Wed Sep 14 04:28:09 EDT 2016

On Wednesday 14 September 2016 17:16, Rustom Mody wrote:

> On Wednesday, September 14, 2016 at 10:23:12 AM UTC+5:30, Steven D'Aprano
> wrote:

>> And if somebody designed an iterator that behaved badly or surprisingly,
>> would you conclude that the entire concept of iteration is therefore broken?
>> 
>> The midnight gotcha was (it has now been fixed) a design bug of the class.
>> As simple as that.
> 
> Quite the contrary
> I showed if you remember that for regular expressions, dfas, graphs
> the questions of when is one of these falsey is highly non-trivial.

No, you *claimed* to have done so, but you actually didn't.

I'm not sure if it makes sense to talk about an "empty regular expression", or 
if that is the same as re.compile(''). Presumably if such a thing makes sense, 
it would match nothing, from any input at all. If so, that could be falsey and 
all non-empty regexes would be truthy.

Or, since regexes aren't containers *or* numbers, you might prefer that all 
regexes are truthy. I don't mind which you pick neither view is fundamentally 
better than the other, and both are compatible with Python semantics. Decide 
according to what you think is most useful. If you can't decide, toss a coin. 
Likewise for DFAs. In neither case it is "highly non-trivial".

Graphs, on the other hand, are trivial to decide: the empty or null graph, with 
no nodes at all, is falsey. All non-empty graphs are truthy. As graphs are 
containers, no other model makes sense in the context of Python.

The problem of deciding whether a value should be considered truthy or falsey 
can be as simple or complex as the language designer likes. Python has a 
particularly simple rule, which makes the decision trivial in most 
circumstances.
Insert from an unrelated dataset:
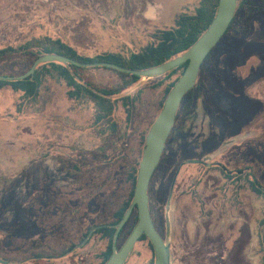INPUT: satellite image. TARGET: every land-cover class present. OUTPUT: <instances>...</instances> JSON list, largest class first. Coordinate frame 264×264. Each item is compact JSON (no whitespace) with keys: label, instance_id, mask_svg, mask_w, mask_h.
Returning a JSON list of instances; mask_svg holds the SVG:
<instances>
[{"label":"rangeland","instance_id":"rangeland-1","mask_svg":"<svg viewBox=\"0 0 264 264\" xmlns=\"http://www.w3.org/2000/svg\"><path fill=\"white\" fill-rule=\"evenodd\" d=\"M198 2L0 0V50L8 51L0 57V76L17 77L32 68L36 55L25 46L36 38L61 39L85 57L129 58ZM238 9L194 93L180 106L152 180V214L169 241L173 264H264V194L252 188L253 179L264 187V0ZM42 73L41 94L31 103L21 104V94L11 87L0 89V259L20 264L26 256L53 257L73 248L58 260L27 264H101L111 238L97 232L84 242L86 234L107 223L127 196V168L120 157L135 150L136 158L142 157L141 135L159 115L165 89L177 76L142 78L126 91L139 97L129 119L117 109L120 129L113 142L92 125L93 102L80 110L68 101L53 69ZM80 74L97 87L123 85L104 68ZM193 159L212 167L186 163ZM237 170L245 176L233 175ZM154 262L153 247L143 240L126 264Z\"/></svg>","mask_w":264,"mask_h":264},{"label":"trees","instance_id":"trees-1","mask_svg":"<svg viewBox=\"0 0 264 264\" xmlns=\"http://www.w3.org/2000/svg\"><path fill=\"white\" fill-rule=\"evenodd\" d=\"M248 1H251V0H238V8L239 7L241 8V6L245 7V4L248 3ZM218 5H219V0H199L198 5L195 7V9L192 12H182L180 14H177L174 20V24L171 27L156 30L153 33L151 37V41L147 44V46L144 47L141 51L137 53H133L129 58L123 57L122 55H119V54H113V53L98 55L92 58L85 57L79 54L78 51L73 46L63 42L61 39H52L50 37H44L42 39H37V38L32 39V41H30V43H28L25 46V50L34 49L33 52H35V55H36L35 61L42 55L58 54V55H64V56L73 58L82 63L109 62V63H114V64L121 65L123 67L130 68V69L147 70V69L159 66L171 59H174L177 56L189 50L197 42V40L204 34V32L208 29L209 25L211 24V22L216 16ZM238 8H237V11L239 10ZM255 13H257V11L254 12L253 14ZM235 20H236V15L228 31L226 32L224 37L221 39V41L226 37L231 27L233 26V23L235 22ZM218 45L215 47V49L218 47ZM23 48H24L23 46L19 47L20 50H22ZM215 49L209 54L203 66L208 61V59L212 56ZM9 52L11 53L12 49H10ZM7 53H8L7 50H0V57L5 56V54ZM187 65L188 63L182 64L179 67L169 71L165 75L158 77V78H163V79H170L172 78V76H175V75L177 76L176 79H174L165 89V99L167 98L170 90L173 88V86L176 84V82L179 80V78L185 71ZM40 68H42V70L43 68L46 70L53 69L56 72V76H57L56 79L59 83L65 86V89H66L65 96L67 97L68 101L72 103V105H76L78 106L80 110H83V109L90 108L88 107L87 103L93 102L95 104L94 105L95 107L93 108L94 110H93V114L91 117L92 125L99 128L100 129L99 132L101 134H106L108 138L111 139V141L113 142L115 141V139L117 138L119 134V129H120L118 117H116V111L119 107H122L124 111L126 112L125 114H127V118L129 119V117L131 116L132 108L136 106L139 93H137L136 95H131V94H127L126 91L130 89L134 84L138 83L142 79V77H139L133 74H126V73L118 72L110 68H104V67L97 66L95 68H104L106 70H109V71H112L118 74L123 80V85L121 87L105 89V88L97 87L93 83L84 80L80 72L87 70L88 68H82V67H78L72 64L64 65L58 62H51V63H46V64H42L38 66L36 69L35 75L29 78H26L24 80H19V79L2 80L0 79V89L2 90V89L11 87V89L14 92L20 93L21 94L20 96L21 104L25 102L31 103L33 101H36L37 98L41 94V88L44 82L43 73ZM163 82L164 81H161L160 82L161 84L158 83L156 87L162 85ZM194 89H192L190 92L186 94V96L184 97L181 103V106L194 93ZM140 93H143V90ZM18 110L20 109L18 108ZM179 114H180V110L177 114V118L179 117ZM175 128L176 127L173 128L171 135L173 134ZM148 131L149 129L146 131V133L143 132V134L141 135V138L139 140V143H141L140 147H143V148L145 147L146 134L148 133ZM167 147H168V142L166 144V148H165V151H164V154L162 156L160 163H162L164 159V155L167 152ZM142 150L143 149H140L139 151L140 157L142 156ZM135 151L134 153L128 156L123 155L122 157H120L122 163L127 168L126 169V187H128L127 196L114 209L109 221L107 223H103L100 225L118 224L121 221V219L124 217L126 211L129 209V207L133 203L134 191H135L136 180H137V172H138V166H139L138 159L141 160V158H136V156L134 155ZM135 159H137V161H135ZM158 167H160V164ZM151 187H152V181H151L150 188H149L150 210L152 214L153 203H152V198H151V193H150ZM252 188L254 191L256 190L259 193L264 194V187H261V189H258L256 187L255 182H252ZM152 217H153V214H152ZM137 222H138V212H137V209L134 208V211L129 221L124 226V228L122 229L119 235V239H120L122 235L124 234V232L127 233L125 240L123 241V244L126 242V240L131 235L133 229L137 225ZM89 232L86 234V236L89 234ZM97 232L106 233L105 235L111 238L110 239L111 245H109L108 251L105 253V257L101 263V264H105L112 255V247L114 244V234L116 232V229H113L111 227H103L95 231L94 233H97ZM143 240H148L150 242L148 237L145 235L141 237L139 242ZM261 240H263V235H261ZM118 241L116 243V246L118 247V249H120L123 246V244L119 246ZM249 244H251V239H248L247 241L248 246ZM72 249L64 248L59 252L58 251L54 252L52 253L53 257L41 258L40 255L39 256L38 255L26 256V258L23 261H21L20 264H27L28 262L33 263V262H39V261H45V262L55 261V260H58L64 257ZM258 254H261V253H258ZM242 256H244V254L239 255V257H242ZM4 260L10 261V259H4Z\"/></svg>","mask_w":264,"mask_h":264},{"label":"water","instance_id":"water-1","mask_svg":"<svg viewBox=\"0 0 264 264\" xmlns=\"http://www.w3.org/2000/svg\"><path fill=\"white\" fill-rule=\"evenodd\" d=\"M237 8L238 0H219L215 18L197 42L185 53L154 68L136 70L109 62L82 63L64 55L46 54L40 56L33 64L32 68L23 75L17 77L0 76V79L2 80H24L34 76L38 66L51 62H58L64 65L72 64L82 68L100 66L126 74H133L142 78H157L165 75L182 64L188 63L185 71L170 90L159 115L151 125L146 136L145 147L142 151V157L137 172L132 205L118 224L97 226L89 232L87 238L84 240V242H86L97 229L103 227L116 229L112 255L105 264H126L135 246L143 235L148 237L153 246L155 255L154 264H173L169 241L164 239L157 230L151 214L149 188L154 174L161 162L168 139L176 124L177 114L180 110L181 103L186 94L196 86L205 60L228 31L236 15ZM186 163H204L206 166H211V164L198 159L188 160ZM134 208H136L138 212L137 225L123 246L118 249L116 243L119 239L120 232L129 221ZM167 209L168 211L170 210V204H168ZM169 235L170 218L167 216V236ZM0 264H10V262L0 259Z\"/></svg>","mask_w":264,"mask_h":264},{"label":"flooded vegetation","instance_id":"flooded-vegetation-1","mask_svg":"<svg viewBox=\"0 0 264 264\" xmlns=\"http://www.w3.org/2000/svg\"><path fill=\"white\" fill-rule=\"evenodd\" d=\"M175 127V126H174ZM202 165H204V166H206L204 163H201ZM207 167H210V166H207ZM211 167H212V165H211ZM226 171V170H225ZM245 170H237V171H233V175L234 174H237L238 175V177H243V176H245ZM252 182H255V184H256V187L258 188V189H261V185H258V182H257V180L256 179H253V181ZM132 254V253H131ZM131 256V255H130ZM130 258V257H129ZM129 260V259H128ZM128 262V261H127ZM126 262V263H127Z\"/></svg>","mask_w":264,"mask_h":264},{"label":"clouds","instance_id":"clouds-1","mask_svg":"<svg viewBox=\"0 0 264 264\" xmlns=\"http://www.w3.org/2000/svg\"><path fill=\"white\" fill-rule=\"evenodd\" d=\"M154 9H150V13H154ZM146 15H148L147 13H146Z\"/></svg>","mask_w":264,"mask_h":264}]
</instances>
Other languages, perhaps not so much.

On the other hand, there is at least one scenario where forcing a boolean 
notion of truthiness *is* fundamentally difficult: many-valued logic. Once you 
introduce more than two logical values ("True", "False", "Maybe" for example), 
it is hard to decide what some of the values should be treated as.

For example, True clearly maps to boolean True, and False to boolean False; but 
what does Maybe map to? To paraphrase Billy Crystal's character in "The 
Princess Bride":

    Mostly false is a little bit true

so to force the logical value "Maybe" into a True/False dichotomy will always 
require an element of arbitrary choice.

https://en.wikipedia.org/wiki/Many-valued_logic

> In more general terms:
> For complex data-types, the exact specific nature of which is ‘trivial’ may
> be a highly non-trivial question.

Hypothetically? Sure. But in practice? No.
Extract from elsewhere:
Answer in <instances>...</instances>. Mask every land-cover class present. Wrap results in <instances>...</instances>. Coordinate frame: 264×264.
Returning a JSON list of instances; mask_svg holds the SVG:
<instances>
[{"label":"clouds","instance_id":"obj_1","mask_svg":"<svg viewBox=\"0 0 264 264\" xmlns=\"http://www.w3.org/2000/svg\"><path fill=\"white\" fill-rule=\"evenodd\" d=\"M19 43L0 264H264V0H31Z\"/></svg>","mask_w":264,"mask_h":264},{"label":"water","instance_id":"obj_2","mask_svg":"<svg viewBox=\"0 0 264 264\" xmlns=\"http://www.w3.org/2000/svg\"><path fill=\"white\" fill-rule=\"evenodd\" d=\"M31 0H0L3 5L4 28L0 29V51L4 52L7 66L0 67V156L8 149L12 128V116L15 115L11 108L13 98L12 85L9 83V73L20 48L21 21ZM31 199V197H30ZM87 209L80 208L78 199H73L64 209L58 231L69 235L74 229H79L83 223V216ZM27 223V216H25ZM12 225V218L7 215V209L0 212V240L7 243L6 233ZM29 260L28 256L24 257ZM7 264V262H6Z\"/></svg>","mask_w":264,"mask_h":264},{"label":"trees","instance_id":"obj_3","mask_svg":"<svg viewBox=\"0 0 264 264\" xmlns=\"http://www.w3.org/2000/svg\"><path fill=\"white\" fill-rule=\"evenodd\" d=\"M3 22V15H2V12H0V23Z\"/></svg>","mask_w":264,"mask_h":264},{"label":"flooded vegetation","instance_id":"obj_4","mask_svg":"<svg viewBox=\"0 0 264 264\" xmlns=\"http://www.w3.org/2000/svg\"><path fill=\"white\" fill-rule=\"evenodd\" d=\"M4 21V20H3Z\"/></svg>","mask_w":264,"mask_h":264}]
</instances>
The decision is simple: if your data type is a kind of container, then it 
should follow the rule that emptiness ≡ falsey. If it is a number, then zero is 
falsey. If it is a string of some sort, then the empty string is falsey. All 
else is truthy.

If your data type has a clear and obvious dichotomy analogous to "something 
versus nothing", "non-empty versus empty", or equivalent, then that's your 
dividing line.

If there is no such clear dichotomy, then perhaps all your values should be 
considered truthy.

In practice, it should be rare that this is a hard decision to make. In theory, 
one can state that it is hard to make this decision, but actually coming up 
with an example where it is difficult is not simple.

Perhaps the best example (apart from many-valued logic, discussed above) is in 
fact the "midnight" example. Although we use numbers to *represent* times, 
times are not themselves numbers. Unlike durations, you cannot add times: 3am 
plus 5pm is meaningless. So midnight, represented by the number zero, doesn't 
actually have the properties of number zero. It isn't the additive identity, 
nor the multiplicative nullity.

To put it another way, unlike the integer 0 or float 0.0 or complex 0+0j, 
midnight is just another time, no different from all the other times. It is an 
artefact of the implementation that it was ever falsey.
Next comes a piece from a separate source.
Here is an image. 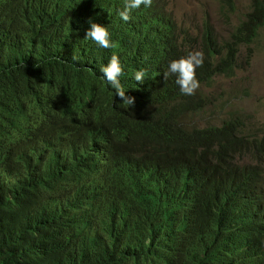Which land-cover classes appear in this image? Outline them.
Listing matches in <instances>:
<instances>
[{"label": "trees", "instance_id": "trees-1", "mask_svg": "<svg viewBox=\"0 0 264 264\" xmlns=\"http://www.w3.org/2000/svg\"><path fill=\"white\" fill-rule=\"evenodd\" d=\"M253 2L222 44L209 29L200 45L179 34L163 5L135 9L140 23L165 34L162 58L204 52V65L196 69L200 88L183 95L175 75L163 79L167 66L145 71L142 65L144 83L134 76L126 82L135 98L128 107L132 139L115 142L103 158L95 148H78L81 162L68 170L62 191L60 172L42 156L41 140L53 132L39 131L40 115L72 106L79 119L96 108L121 106L107 90L88 97L65 75L90 58L120 56L125 42L111 32L114 47L103 50L87 42L81 15L59 30L44 24L29 0H0V264H170L172 251L175 264L264 261V137L244 135L235 117L221 127L183 122L208 105L201 87L235 76L239 46L264 25V0ZM221 3L235 9L234 0ZM93 79L102 83L98 74ZM128 245L134 250L125 255Z\"/></svg>", "mask_w": 264, "mask_h": 264}, {"label": "clouds", "instance_id": "clouds-1", "mask_svg": "<svg viewBox=\"0 0 264 264\" xmlns=\"http://www.w3.org/2000/svg\"><path fill=\"white\" fill-rule=\"evenodd\" d=\"M219 2L225 16L229 17L236 12L237 0H234V10L223 8L221 0ZM250 2V9L246 13L252 9L254 2L253 0ZM156 5H163L167 14H170L169 9L163 4V0H29V9L38 11L41 21L44 24L49 23L50 27L57 26L59 30H62L67 26L69 19L81 15L88 23L87 42L92 41L101 49L108 51L114 47L111 32L125 42L120 56L113 55L110 60L105 62L90 58L83 63L79 71L72 75H65L71 86L88 92V97L101 90H107L122 101L121 106L109 105L96 108L79 119L74 118L72 106H52L40 115L39 131L44 134L53 132L52 138L46 137L41 140L42 156L50 160L60 172V189L62 191L67 187L68 170L78 168L81 162V157L77 153L78 148L81 149L84 145L95 148L97 157L103 158L110 156L115 151V142L125 143L132 139L134 127L128 115V107L134 105L135 98L126 90V82L131 76H134L139 84H143L146 78L145 71H163L167 66L163 72V79L167 80L170 76L175 75L176 84L179 85L183 95L193 96L200 88L196 69L204 65V52L202 50L191 51L186 56L173 60H169V57L162 58L161 54L165 52V49L160 48V45L164 41L165 34L154 26L140 23L134 15L135 9ZM244 15L239 18L232 31L223 38L216 35L214 27L208 22L203 25L202 31L197 36L182 31L178 25L177 29L178 33L183 36L196 37L198 45L202 43L205 31L209 29L213 40L222 44L230 39ZM59 17H62V20H59ZM54 19L58 20L53 22ZM262 29H264V25L258 28L256 37L250 43L239 46L238 63L243 47L247 49V62L251 61L253 57L252 45L260 37ZM142 65L145 66V71L139 70ZM236 68L237 73L240 63ZM97 74L101 76L102 83L94 81L93 77ZM216 78H213L212 81ZM201 88L203 90L206 85ZM202 97L207 99L208 105L205 109L191 113L183 119L188 128L206 127L191 125L188 122L190 116L204 112L212 104L209 97L203 95V91ZM231 117L239 119L237 115ZM241 128L243 134L246 135L247 131L243 129V121H241ZM258 134H260L259 138H263L264 130L262 135L261 132ZM261 175L264 178V165ZM226 264H264V261L255 263L250 258L235 257L232 263L226 262Z\"/></svg>", "mask_w": 264, "mask_h": 264}, {"label": "rangeland", "instance_id": "rangeland-1", "mask_svg": "<svg viewBox=\"0 0 264 264\" xmlns=\"http://www.w3.org/2000/svg\"><path fill=\"white\" fill-rule=\"evenodd\" d=\"M178 27L190 35L197 36L208 22L218 37L227 36L239 18L249 11L250 0H237L236 12L227 17L220 8L219 0H163ZM253 57L247 62V49L240 53V68L233 78L218 77L203 95L210 102L206 110L188 118L191 125L220 126L232 115L244 122L247 133L264 130V29L252 45Z\"/></svg>", "mask_w": 264, "mask_h": 264}, {"label": "bare ground", "instance_id": "bare-ground-1", "mask_svg": "<svg viewBox=\"0 0 264 264\" xmlns=\"http://www.w3.org/2000/svg\"><path fill=\"white\" fill-rule=\"evenodd\" d=\"M163 171H165V170H163ZM165 173H166V176L168 177V179L170 180L171 179V175L169 174V172L165 171ZM261 184H264V178L261 180ZM126 211H127V214L129 216H132V217L134 216L135 217V213H134L133 210H131L130 208L126 207ZM262 225L264 226V224H262ZM171 229H172V227H171ZM127 236H129V235H127ZM122 242H124V241L122 240ZM171 245H172L171 247H175V245L173 243ZM120 249H121V247H120ZM133 250H134V248L132 246L128 245V251H130V252H128L125 255L131 254ZM174 250H175V248H174ZM169 262H170V264H175V256H174L173 251L170 253Z\"/></svg>", "mask_w": 264, "mask_h": 264}]
</instances>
> However to extrapolate from here and believe that ALL TYPES can have a falsey
> value meaningfully, especially in some obvious fashion, is mathematically
> nonsense.

Mathematically nonsense and practically sensible. It is easy to claim that 
there are types where it is hard to decide which values should be truthy and 
which falsey, but in practice apart from many-valued logics, it is *usually* 
easy to decide.

Might there be exceptions? Of course. If you think that I've ever argued that 
there are never any exceptions, then you're arguing against a strawman. Its 
just that those exceptions are unusual: exceptional, difficult cases are 
*rare*.

(In the Python std lib, with dozens of data types, there is only *one* where 
the choice of truthiness was controversial: abstract times of the day.)

-- 
Steven
git gets easier once you get the basic idea that branches are homeomorphic 
endofunctors mapping submanifolds of a Hilbert space.